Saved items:
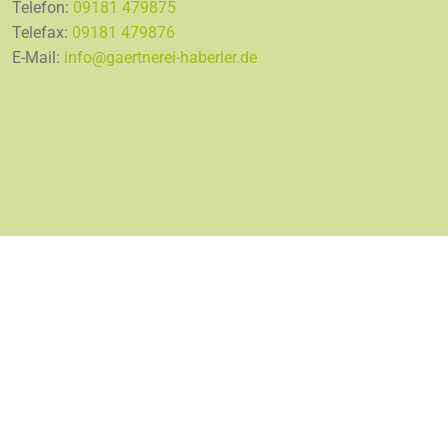
Telefon:
09181 479875
Telefax:
09181 479876
E-Mail:
info@gaertnerei-haberler.de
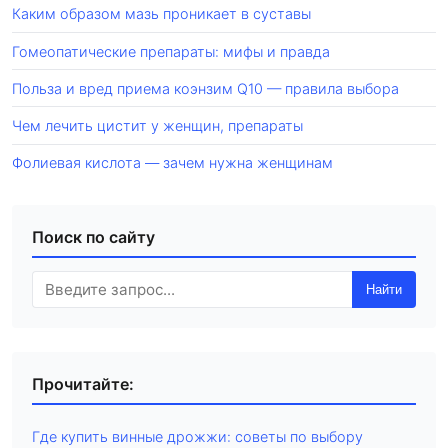
Каким образом мазь проникает в суставы
Гомеопатические препараты: мифы и правда
Польза и вред приема коэнзим Q10 — правила выбора
Чем лечить цистит у женщин, препараты
Фолиевая кислота — зачем нужна женщинам
Поиск по сайту
Найти
Прочитайте:
Где купить винные дрожжи: советы по выбору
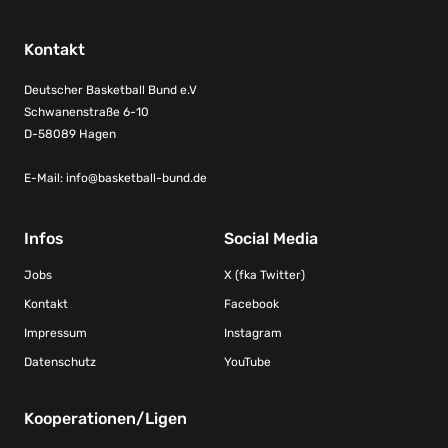
Kontakt
Deutscher Basketball Bund e.V
Schwanenstraße 6-10
D-58089 Hagen
E-Mail:
info@basketball-bund.de
Infos
Social Media
Jobs
X (fka Twitter)
Kontakt
Facebook
Impressum
Instagram
Datenschutz
YouTube
Kooperationen/Ligen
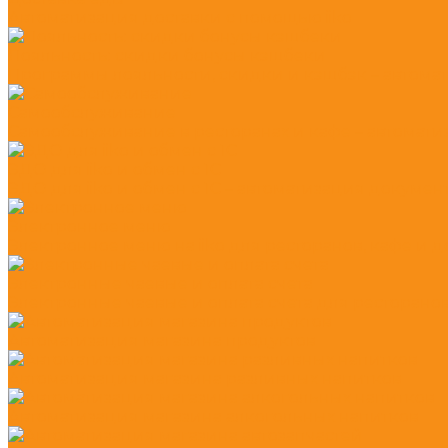
Автоматизация доставки с помощью iiko
Лояльность: скидки бонусы кэшбеки
Программы лояльности, скидки и кэшбэк – автомати
Самообслуживание
Самообслуживание в ресторанах и кафе – автоматиза
ЭДО для iiko и обмен с 1С
ЭДО для iiko и обмен с 1С – автоматизация докумен
Электронное меню
Электронное меню на iiko для ресторанов, кафе и 
Электронные чаевые и оплата счета
Электронные чаевые и оплата счета для ресторано
Автоматизация магазина продуктов
Автоматизация магазина разливных напитков
Автоматизация магазина алкогольных напитков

■ WORK TO BE COMPLETED
Recast the lines of the records as a Markdown table with the columns Number and Record line, beginning at the line that contains "Каким образом мазь проникает в суставы" and stopping after the line that contains "Kooperationen/Ligen". Leave out blank lines and the pictures.

■ PROBLEM SOLUTION
| Number | Record line |
|---|---|
| 1 | Каким образом мазь проникает в суставы |
| 2 | Гомеопатические препараты: мифы и правда |
| 3 | Польза и вред приема коэнзим Q10 — правила выбора |
| 4 | Чем лечить цистит у женщин, препараты |
| 5 | Фолиевая кислота — зачем нужна женщинам |
| 6 | Поиск по сайту |
| 7 | Найти |
| 8 | Прочитайте: |
| 9 | Где купить винные дрожжи: советы по выбору |
| 10 | Kontakt |
| 11 | Deutscher Basketball Bund e.V |
| 12 | Schwanenstraße 6-10 |
| 13 | D-58089 Hagen |
| 14 | E-Mail: |
| 15 | info@basketball-bund.de |
| 16 | Infos |
| 17 | Social Media |
| 18 | Jobs |
| 19 | X (fka Twitter) |
| 20 | Kontakt |
| 21 | Facebook |
| 22 | Impressum |
| 23 | Instagram |
| 24 | Datenschutz |
| 25 | YouTube |
| 26 | Kooperationen/Ligen |